The cruise missiles gain then was the jetpack's loss, and a suitable, small engine has yet to be built to take its place.
"People haven't been building jet belts that run on kerosene and use an air-breathing engine, because there just isn't the reliability you need," Peter Gijsbert, organizer of the Rocket Belt Convention that will be held in Niagara in August this year, told CNN.
Despite their 50-year-old design, hydrogen peroxide packs are seen to be reliable, at least in getting a chemical reaction.
However one company have gone back to the drawing board in their reworking of a personal flying vehicle. Trek Aerospace, a company based in California, has built the Springtail Exoskeleton Vehicle.
Using two ducted fans powered by a small engine, it is more of a platform than a backpack, which the pilot would be strapped into. If the design takes off, they could be used for all manner of applications from air rescue vehicles to igniting a new form of extreme sports.

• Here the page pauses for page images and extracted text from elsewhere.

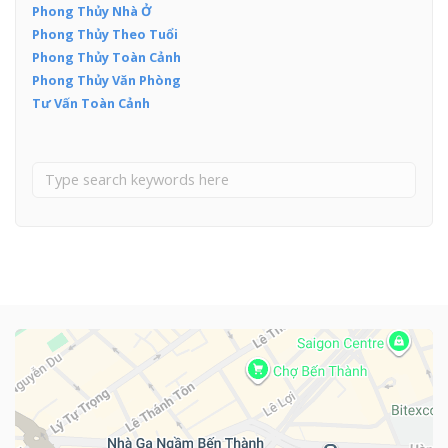
Phong Thủy Nhà Ở
Phong Thủy Theo Tuổi
Phong Thủy Toàn Cảnh
Phong Thủy Văn Phòng
Tư Vấn Toàn Cảnh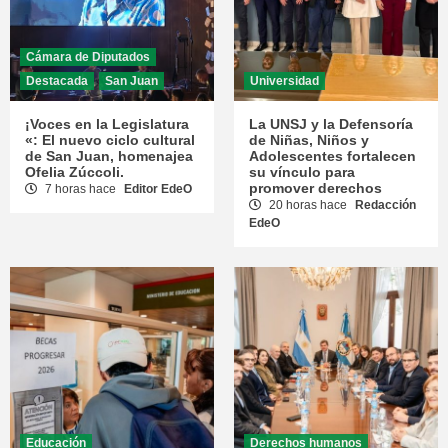
Cámara de Diputados
Destacada
San Juan
Universidad
¡Voces en la Legislatura
La UNSJ y la Defensoría
«: El nuevo ciclo cultural
de Niñas, Niños y
de San Juan, homenajea
Adolescentes fortalecen
Ofelia Zúccoli.
su vínculo para
promover derechos
7 horas hace
Editor EdeO
20 horas hace
Redacción
EdeO
Educación
Derechos humanos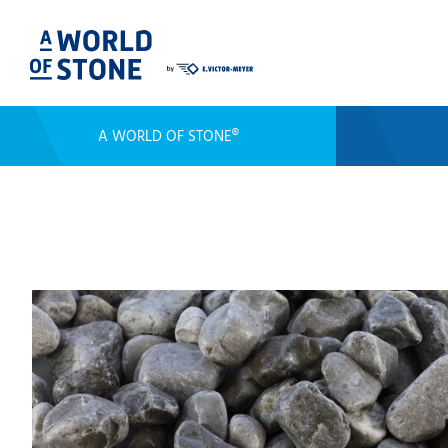
A WORLD OF STONE®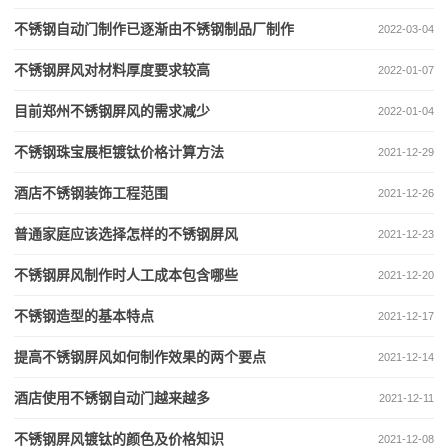
不锈钢自动门制作已逐渐由不锈钢制品厂制作
2022-03-04
不锈钢屏风对材料厚度要求较高
2022-01-07
目前郑州不锈钢屏风的需求减少
2022-01-04
不锈钢珠宝展柜镀钛价格计算方法
2021-12-29
酒店不锈钢装饰工程范围
2021-12-26
普通家庭应该选择怎样的不锈钢屏风
2021-12-23
不锈钢屏风制作时人工成本包含哪些
2021-12-20
不锈钢造型的基本特点
2021-12-17
提高不锈钢屏风如何制作效果的两个要点
2021-12-14
酒店使用不锈钢自动门越来越多
2021-12-11
不锈钢屏风镀钛的颜色及价格知识
2021-12-08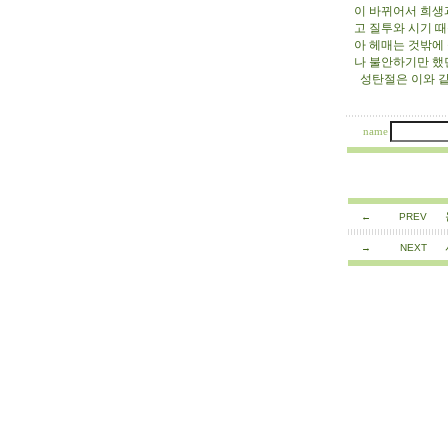
이 바뀌어서 희생
고 질투와 시기 
아 헤매는 것밖에
나 불안하기만 했
성탄절은 이와 같
12/18
name
←
PREV
→
NEXT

In 2001 an earlier form of the Springtail developed by the now defunct Millennium Jets attracted funding from DARPA, but technical failures meant the Solo Trek personal flying vehicle ended up on ebay rather than the battlefields when the company went bust.
Trek Aerospace believes they've solved the previous problems of stability and have built and tested the Springtail, again with military application in mind. It might weigh almost double a hydrogen peroxide jetpack and stand at over 8 feet tall, but on one tank of fuel it can cruise at about 100mph with a range of 184 miles.

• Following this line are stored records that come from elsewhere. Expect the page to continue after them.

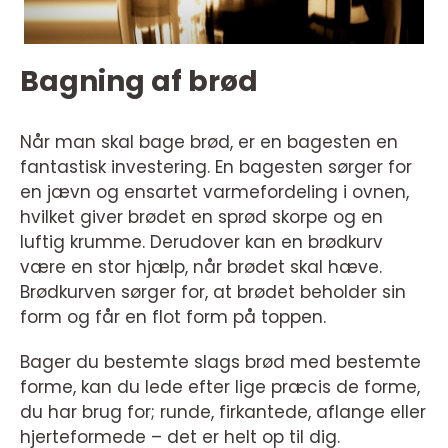
Bagning af brød
Når man skal bage brød, er en bagesten en
fantastisk investering. En bagesten sørger for
en jævn og ensartet varmefordeling i ovnen,
hvilket giver brødet en sprød skorpe og en
luftig krumme. Derudover kan en brødkurv
være en stor hjælp, når brødet skal hæve.
Brødkurven sørger for, at brødet beholder sin
form og får en flot form på toppen.
Bager du bestemte slags brød med bestemte
forme, kan du lede efter lige præcis de forme,
du har brug for; runde, firkantede, aflange eller
hjerteformede – det er helt op til dig.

"Personal turbofan platforms like Trek will arrive within the next decade. Trek is the existence proof one can do these things, and it has obvious commercial applications as a substitute for helicopters," said Saffo.
What may become a more common sight in our skies is a new generation of unmanned personal vehicles. Even Trek Aerospace believe that their unmanned air vehicle has greater potential, once again for surveillance and military use.
Putting boyhood dreams aside, Paul Saffo still believes the jetpack, in one form or another, will be seen careering across our skies in the future.
"It may seem like it's just a bunch of guys playing around with flying machines at the moment, but that is exactly how we started our trip to the moon. Personal flying machines, be they jetpacks or other vehicles, will happen, just don't hold your breath."
Bill Suitor pilots his jetpack at the opening ceremony of the 1984 Olympic Games, but the technology has failed to really take off.